Temperature as a Tracer for Calculating Advective Porewater Fluxes in Permeable Nearshore Sediments

Temperature measurements in the upper sediment and bottom water allowed for the calculation of in-situ porewater velocities in two nearshore permeable sediments. We calculated vertical nutrient fluxes in the upper sediment and across the sediment water interface (SWI) by coupling calculated porewater velocities with discrete porewater nutrient measurements. Also, convergences/divergences of fluxes allow for calculation of in-situ consumption/production rates. We buried a miniature thermistor chain (mTc), an array of 16 thermistors (0.002°C accuracy) attached to a stainless steel backbone, in the upper 20 cm of the sediment - an approach that minimized sampling effects on permeable sediment hydrodynamics.

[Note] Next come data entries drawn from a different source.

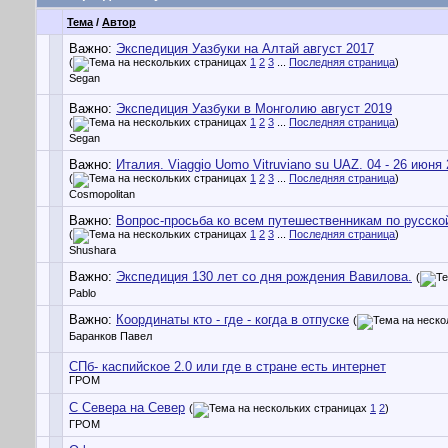
Тема
/
Автор
Важно:
Экспедиция Уазбуки на Алтай август 2017
(
1
2
3
...
Последняя страница
)
Segan
Важно:
Экспедиция Уазбуки в Монголию август 2019
(
1
2
3
...
Последняя страница
)
Segan
Важно:
Италия. Viaggio Uomo Vitruviano su UAZ. 04 - 26 июня 
(
1
2
3
...
Последняя страница
)
Cosmopolitan
Важно:
Вопрос-просьба ко всем путешественникам по русско
(
1
2
3
...
Последняя страница
)
Shushara
Важно:
Экспедиция 130 лет со дня рождения Вавилова.
(
Pablo
Важно:
Координаты кто - где - когда в отпуске
(
Баранков Павел
СПб- каспийское 2.0 или где в стране есть интернет
ГРОМ
С Севера на Север
(
1
2
)
ГРОМ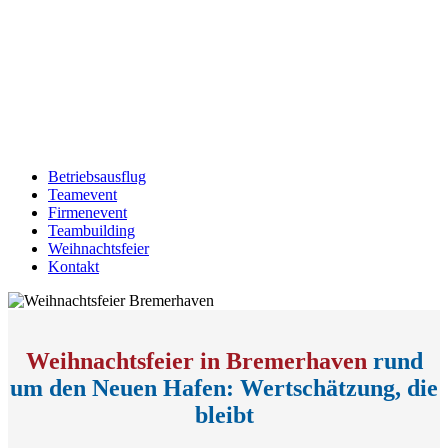
Betriebsausflug
Teamevent
Firmenevent
Teambuilding
Weihnachtsfeier
Kontakt
Weihnachtsfeier in Bremerhaven
rund
um den Neuen Hafen: Wertschätzung, die
bleibt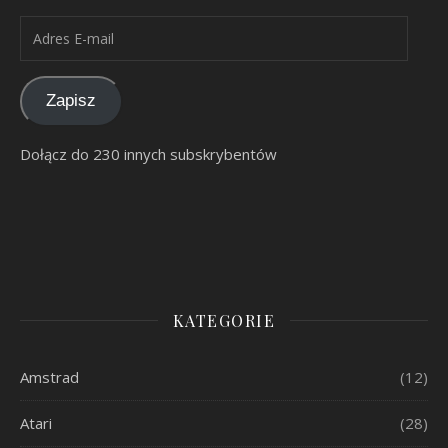
Adres E-mail
Zapisz
Dołącz do 230 innych subskrybentów
KATEGORIE
Amstrad
(12)
Atari
(28)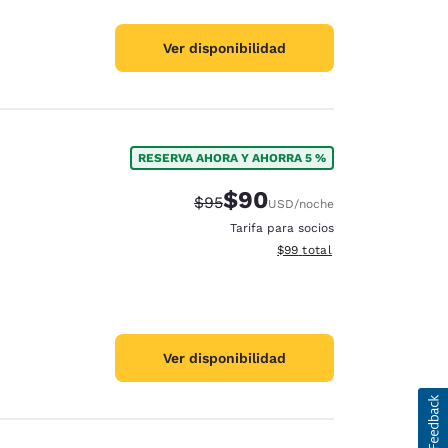
Ver disponibilidad
RESERVA AHORA Y AHORRA 5 %
$90
Precio tachado:
Precio con descuento:
$95
USD
/noche
Tarifa para socios
Ver detalles del total estim
$99
total
Ver disponibilidad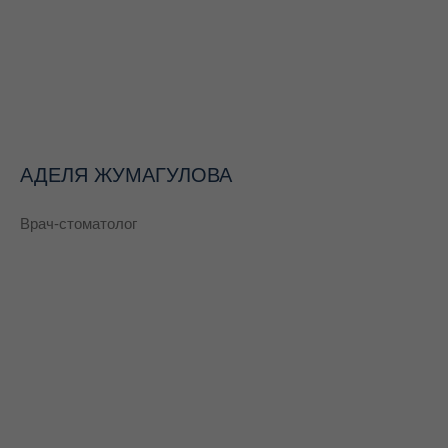
АДЕЛЯ ЖУМАГУЛОВА
Врач-стоматолог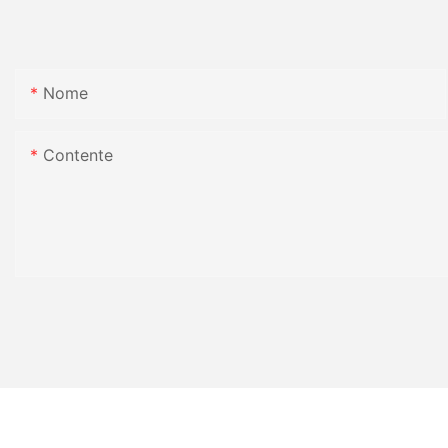
Nome
Contente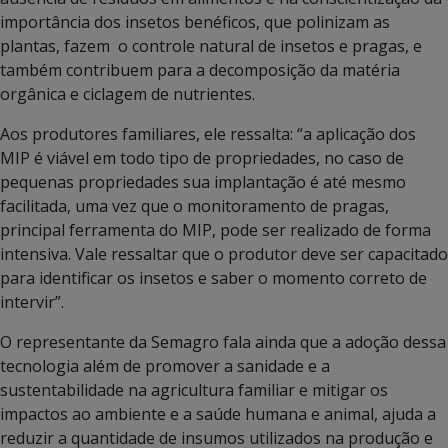
importância dos insetos benéficos, que polinizam as
plantas, fazem o controle natural de insetos e pragas, e
também contribuem para a decomposição da matéria
orgânica e ciclagem de nutrientes.
Aos produtores familiares, ele ressalta: “a aplicação dos
MIP é viável em todo tipo de propriedades, no caso de
pequenas propriedades sua implantação é até mesmo
facilitada, uma vez que o monitoramento de pragas,
principal ferramenta do MIP, pode ser realizado de forma
intensiva. Vale ressaltar que o produtor deve ser capacitado
para identificar os insetos e saber o momento correto de
intervir”.
O representante da Semagro fala ainda que a adoção dessa
tecnologia além de promover a sanidade e a
sustentabilidade na agricultura familiar e mitigar os
impactos ao ambiente e a saúde humana e animal, ajuda a
reduzir a quantidade de insumos utilizados na produção e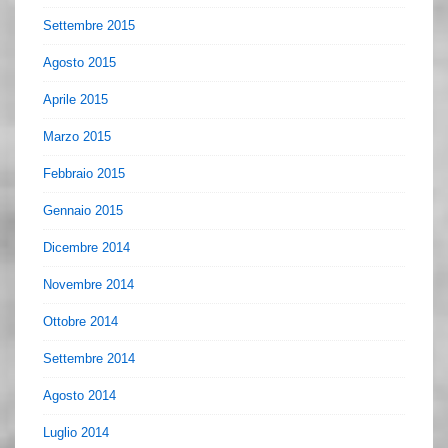
Settembre 2015
Agosto 2015
Aprile 2015
Marzo 2015
Febbraio 2015
Gennaio 2015
Dicembre 2014
Novembre 2014
Ottobre 2014
Settembre 2014
Agosto 2014
Luglio 2014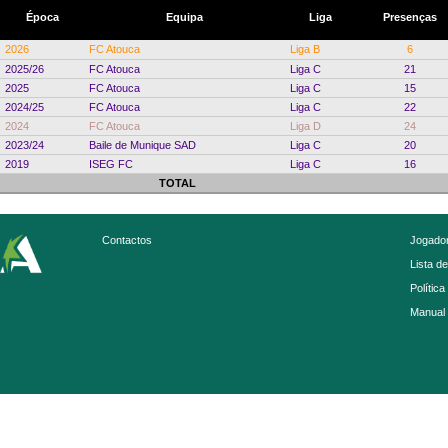
Época
Equipa
Liga
Presenças
2026
FC Atouca
Liga B
6
2025/26
FC Atouca
Liga C
21
2025
FC Atouca
Liga C
15
2024/25
FC Atouca
Liga C
22
2024
FC Atouca
Liga D
24
2023/24
Baile de Munique SAD
Liga C
20
2019
ISEG FC
Liga C
16
TOTAL
Contactos
Jogador
Lista d
Política
Manual 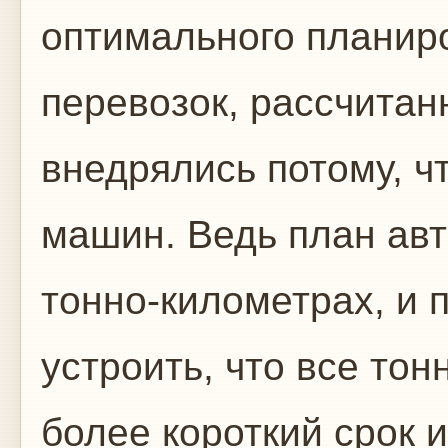
оптимального планир
перевозок, рассчита
внедрялись потому, ч
машин. Ведь план авт
тонно-километрах, и 
устроить, что все то
более короткий срок и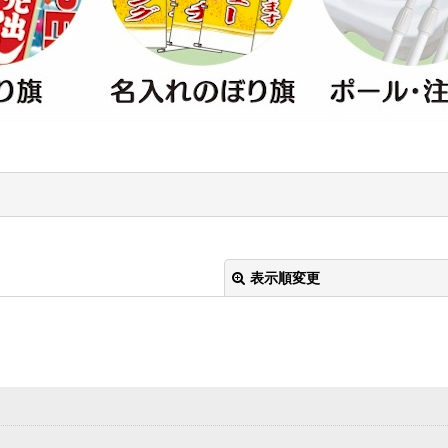
表示順変更
絞り込む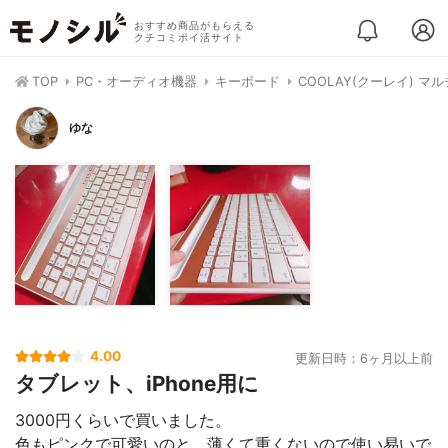
おすすめ商品がもらえる
クチコミポイ活サイト
TOP
PC・オーディオ機器
キーボード
COOLAY(クーレイ) マル
ゆな
4.00
更新日時：6ヶ月以上前
タブレット、iPhone用に
3000円くらいで買いました。
色もピンクで可愛いのと、薄くて重くないので使い易いで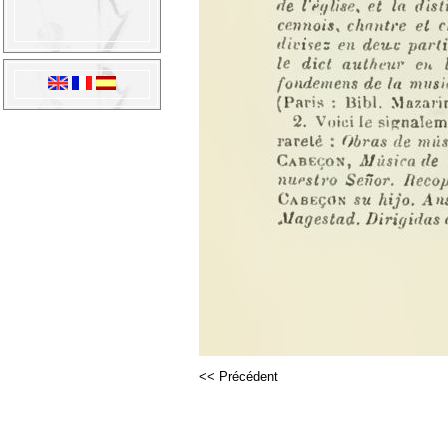
<< Précédent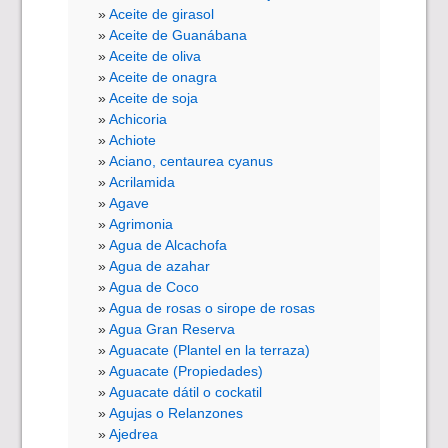
Aceite de girasol
Aceite de Guanábana
Aceite de oliva
Aceite de onagra
Aceite de soja
Achicoria
Achiote
Aciano, centaurea cyanus
Acrilamida
Agave
Agrimonia
Agua de Alcachofa
Agua de azahar
Agua de Coco
Agua de rosas o sirope de rosas
Agua Gran Reserva
Aguacate (Plantel en la terraza)
Aguacate (Propiedades)
Aguacate dátil o cockatil
Agujas o Relanzones
Ajedrea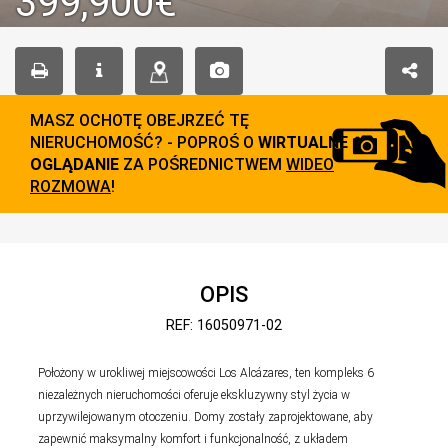
399,900€
MASZ OCHOTĘ OBEJRZEĆ TĘ
NIERUCHOMOŚĆ? - POPROŚ O
WIRTUALNE
OGLĄDANIE
ZA POŚREDNICTWEM
WIDEO
ROZMOWA
!
OPIS
REF: 16050971-02
Położony w urokliwej miejscowości Los Alcázares, ten kompleks 6
niezależnych nieruchomości oferuje ekskluzywny styl życia w
uprzywilejowanym otoczeniu. Domy zostały zaprojektowane, aby
zapewnić maksymalny komfort i funkcjonalność, z układem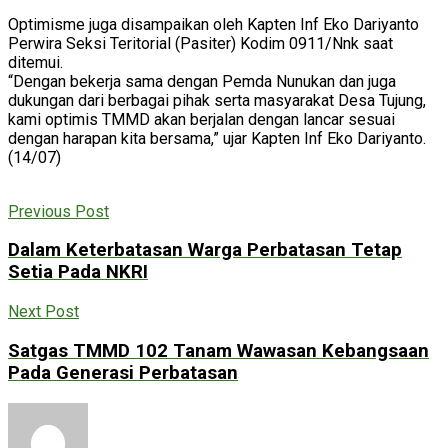
Optimisme juga disampaikan oleh Kapten Inf Eko Dariyanto
Perwira Seksi Teritorial (Pasiter) Kodim 0911/Nnk saat
ditemui.
“Dengan bekerja sama dengan Pemda Nunukan dan juga
dukungan dari berbagai pihak serta masyarakat Desa Tujung,
kami optimis TMMD akan berjalan dengan lancar sesuai
dengan harapan kita bersama,” ujar Kapten Inf Eko Dariyanto.
(14/07)
Previous Post
Dalam Keterbatasan Warga Perbatasan Tetap
Setia Pada NKRI
Next Post
Satgas TMMD 102 Tanam Wawasan Kebangsaan
Pada Generasi Perbatasan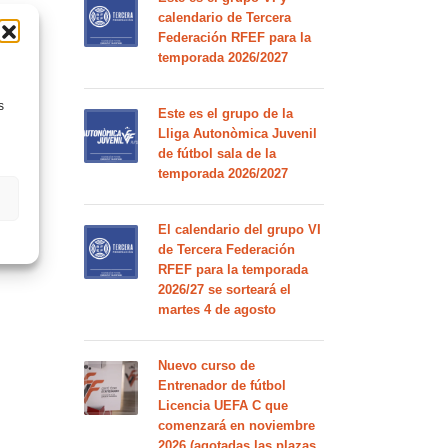
calendario de Tercera
Federación RFEF para la
temporada 2026/2027
s
Este es el grupo de la
Lliga Autonòmica Juvenil
de fútbol sala de la
temporada 2026/2027
El calendario del grupo VI
de Tercera Federación
RFEF para la temporada
2026/27 se sorteará el
martes 4 de agosto
Nuevo curso de
Entrenador de fútbol
Licencia UEFA C que
comenzará en noviembre
2026 (agotadas las plazas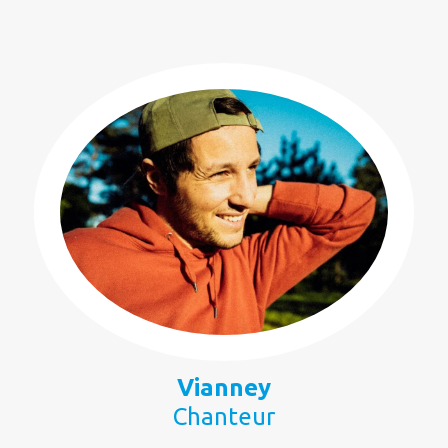
Vianney
Chanteur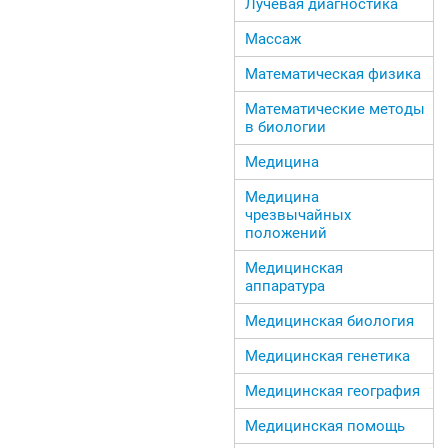
Лучевая диагностика
Массаж
Математическая физика
Математические методы
в биологии
Медицина
Медицина
чрезвычайных
положений
Медицинская
аппаратура
Медицинская биология
Медицинская генетика
Медицинская география
Медицинская помощь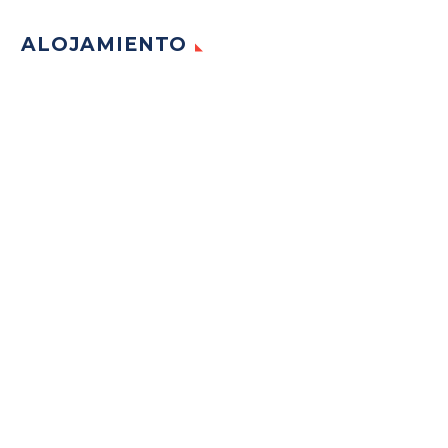
ALOJAMIENTO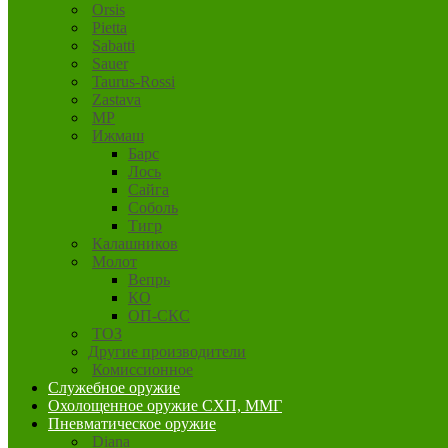
Orsis
Pietta
Sabatti
Sauer
Taurus-Rossi
Zastava
MP
Ижмаш
Барс
Лось
Сайга
Соболь
Тигр
Калашников
Молот
Вепрь
КО
ОП-СКС
ТОЗ
Другие производители
Комиссионное
Служебное оружие
Охолощенное оружие СХП, ММГ
Пневматическое оружие
Diana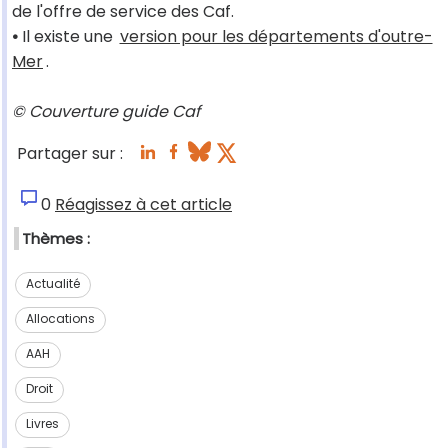
de l'offre de service des Caf.
•
Il existe une
version pour les départements d'outre-
Mer
.
© Couverture guide Caf
Partager sur :
0
Réagissez à cet article
Thèmes :
Actualité
Allocations
AAH
Droit
Livres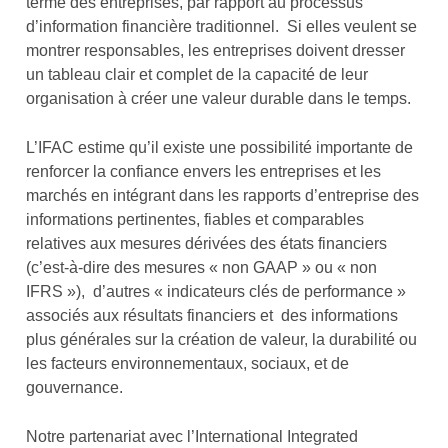
terme des entreprises, par rapport au processus
d’information financière traditionnel. Si elles veulent se
montrer responsables, les entreprises doivent dresser
un tableau clair et complet de la capacité de leur
organisation à créer une valeur durable dans le temps.
L’IFAC estime qu’il existe une possibilité importante de
renforcer la confiance envers les entreprises et les
marchés en intégrant dans les rapports d’entreprise des
informations pertinentes, fiables et comparables
relatives aux mesures dérivées des états financiers
(c’est-à-dire des mesures « non GAAP » ou « non
IFRS »), d’autres « indicateurs clés de performance »
associés aux résultats financiers et des informations
plus générales sur la création de valeur, la durabilité ou
les facteurs environnementaux, sociaux, et de
gouvernance.
Notre partenariat avec l’International Integrated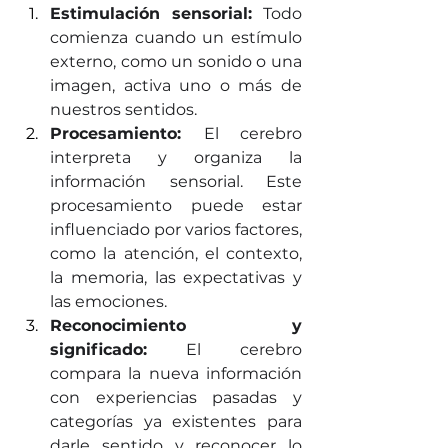
Estimulación sensorial:
 Todo 
comienza cuando un estímulo 
externo, como un sonido o una 
imagen, activa uno o más de 
nuestros sentidos. 
Procesamiento: 
El cerebro 
interpreta y organiza la 
información sensorial. Este 
procesamiento puede estar 
influenciado por varios factores, 
como la atención, el contexto, 
la memoria, las expectativas y 
las emociones.
Reconocimiento y 
significado:
 El cerebro 
compara la nueva información 
con experiencias pasadas y 
categorías ya existentes para 
darle sentido y reconocer lo 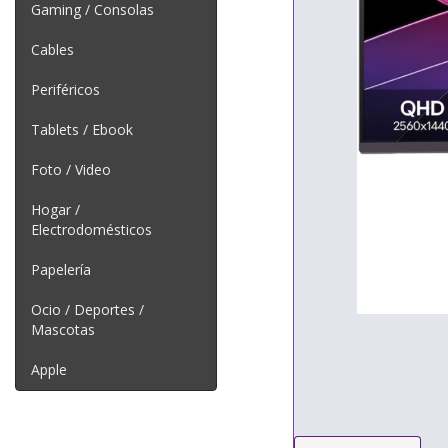
Gaming / Consolas
Cables
Periféricos
Tablets / Ebook
Foto / Video
Hogar /
Electrodomésticos
Papelería
Ocio / Deportes /
Mascotas
Apple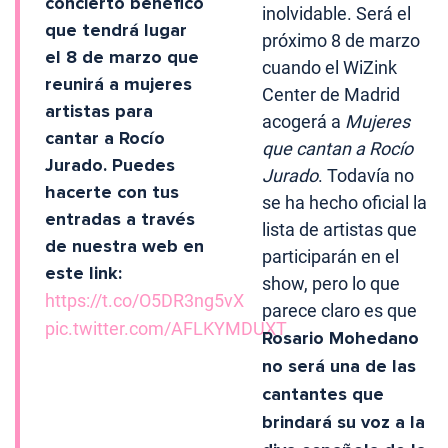
concierto benéfico
inolvidable. Será el
que tendrá lugar
próximo 8 de marzo
el 8 de marzo que
cuando el WiZink
reunirá a mujeres
Center de Madrid
artistas para
acogerá a
Mujeres
cantar a Rocío
que cantan a Rocío
Jurado. Puedes
Jurado
. Todavía no
hacerte con tus
se ha hecho oficial la
entradas a través
lista de artistas que
de nuestra web en
participarán en el
este link:
show, pero lo que
https://t.co/O5DR3ng5vX
parece claro es que
pic.twitter.com/AFLKYMDUXT
Rosario Mohedano
no será una de las
cantantes que
brindará su voz a la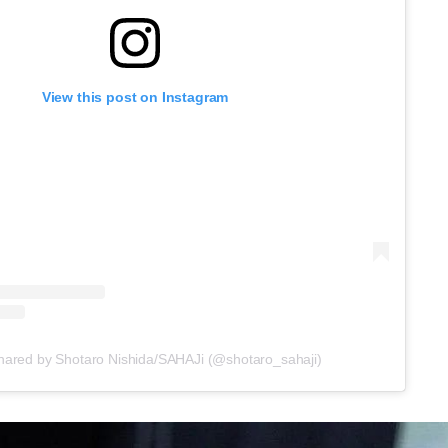
View this post on Instagram
shared by Shotaro Nishida/SAHAJi (@shotaro_sahaji)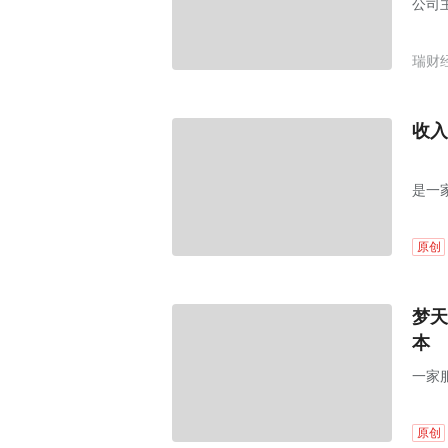
公司
机构
瑞财
收入
是一
原创
梦天
本
一家
原创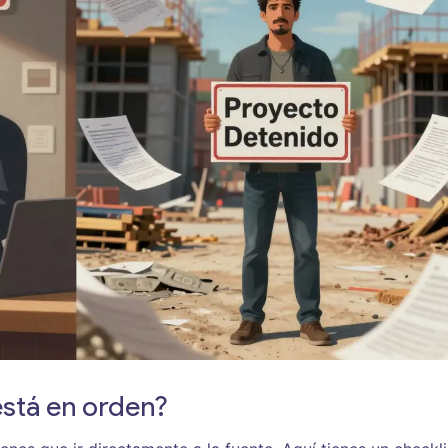
está en orden?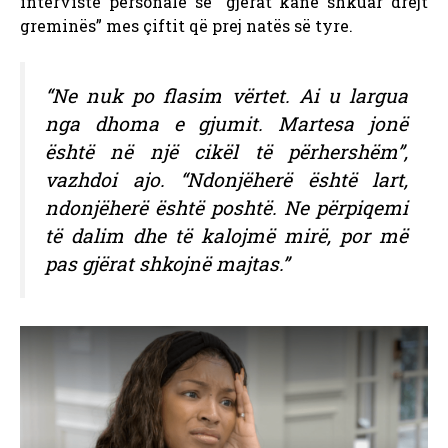
intervistë personale se “gjërat kanë shkuar drejt
greminës” mes çiftit që prej natës së tyre.
“Ne nuk po flasim vërtet. Ai u largua
nga dhoma e gjumit. Martesa jonë
është në një cikël të përhershëm”,
vazhdoi ajo. “Ndonjëherë është lart,
ndonjëherë është poshtë. Ne përpiqemi
të dalim dhe të kalojmë mirë, por më
pas gjërat shkojnë majtas.”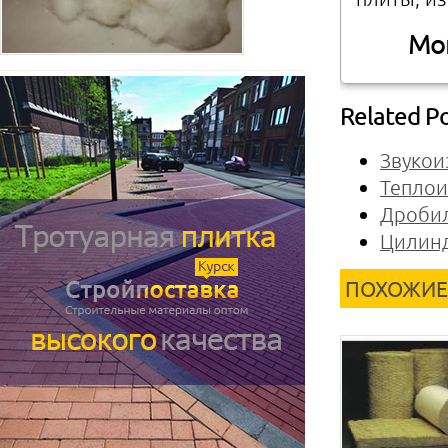
Мон
Related P
Звукои
Теплои
Дробил
Цилинд
ПОХОЖИЕ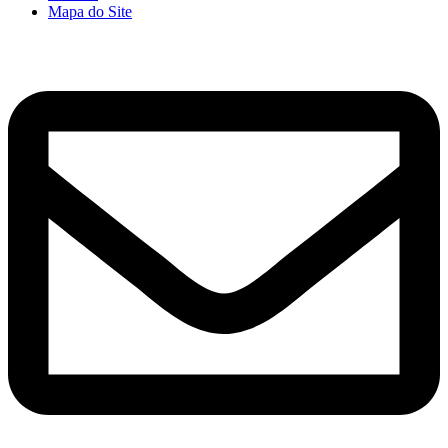
Mapa do Site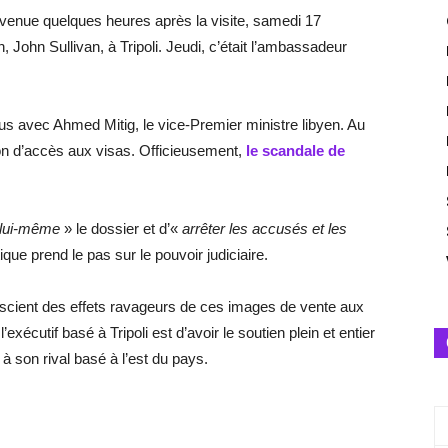
rvenue quelques heures après la visite, samedi 17
 John Sullivan, à Tripoli. Jeudi, c’était l’ambassadeur
s avec Ahmed Mitig, le vice-Premier ministre libyen. Au
ion d’accès aux visas. Officieusement,
le scandale de
lui-même
» le dossier et d’«
arrêter les accusés et les
ique prend le pas sur le pouvoir judiciaire.
nscient des effets ravageurs de ces images de vente aux
exécutif basé à Tripoli est d’avoir le soutien plein et entier
à son rival basé à l’est du pays.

By measuring temperature, a conservative tracer of water velocities at the SWI and within the uppermost sediment, the advective propagation of the fluctuating temperature of the overlying water was recorded by monitoring the attenuation and phase lag of that temperature signal in the upper sediment. The overlying water temperature is largely dominated by diel heating and cooling. Because thermal transport in surficial permeable sediments is dominated by advection, the mTc can be used to calculate advective transport as much as 20 cm into the sediment (i.e., over depths where advection dominates). We found that calculated porewater velocities are sensitive to the method chosen for analysis; therefore, a variety of analytical methods were evaluated. Lastly, flow velocities in a fine-sand sediment and in a more permeable, coarse-sand sediment (both on Oahu, Hawaii) were compared over a variety of bottom-current conditions.